Scouts give Acomb Wood an autumn ‘spring clean’

A group of about 70 beavers, cubs and scouts descended on York woodland for a massive cleanup, making it spic and span.

Children of Dringhouse Scouts headed to Acomb Wood on Sunday 21 November to collect garbage, clear leaves from paths and unblock drainage ditches.

They left 10 acres of wood—the remains of ancient woodland and meadow right in the middle of the Woodthorpe housing estate—looking much better.
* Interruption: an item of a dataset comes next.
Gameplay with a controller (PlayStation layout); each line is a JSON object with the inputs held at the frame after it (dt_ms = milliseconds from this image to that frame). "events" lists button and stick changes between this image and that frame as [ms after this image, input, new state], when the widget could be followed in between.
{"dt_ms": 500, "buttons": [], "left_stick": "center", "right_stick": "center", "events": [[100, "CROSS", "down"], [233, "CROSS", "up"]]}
And they had fun at the same time.

“I really liked it, and taking the litter away would be good for the wildlife,” said 6-year-old Natalie.

“I really enjoyed doing it for my community and cleaning the cards so people don’t slip on them,” said eight-year-old Isabel.

This was Dringhouse Scouts’ second trip to the woods – but the first since the lockdown.

York Press:

clean up fallen leaves

Using equipment supplied by the City of York Council, and working in partnership with the Friends of Accomb Wood and the Council’s Stephen Fenton, the children were divided into teams clearing the leaves from the path, removing the leaves and Remove fallen branches from the drainage ditch, and clear the litter area. ,

It took them two hours from start to finish.

David Thorne, group scout leader at Dringhouse, said that after visiting Accomb Wood for the last time in early 2019, it was great for the kids to be able to work together again.

“Thank you to all the kids and young people (and their parents) for spending a few hours on Sunday making their environment a little bit better!” he said.

The clear-up event was run as part of Dringhouse Scout Group’s prep for the 2021 District Commissioner’s Challenge.

York Press:

cleaning in progress

Set by York Abbey District Commissioner Nigel White, the challenge is to “do something positive for our community”.

Dringhouses Scouts is located south of York, providing ‘fun and adventure’ to over 250 young people aged six to 18.

Run entirely by volunteers, it has been in operation for over 50 years and is the largest of 13 Scout groups in the York Abbey District, supporting more than 1,300 youth among them.

Local Scout leaders say there has been an increase in demand for places in Scout groups at the local and national levels since the pandemic.

“We would love to be able to accommodate more youth,” said a spokesman for the York Abbey District. “But to do that, we need more adult volunteers to help run and support groups. Why not make it your 2022 New Year’s resolution to do something positive for your community?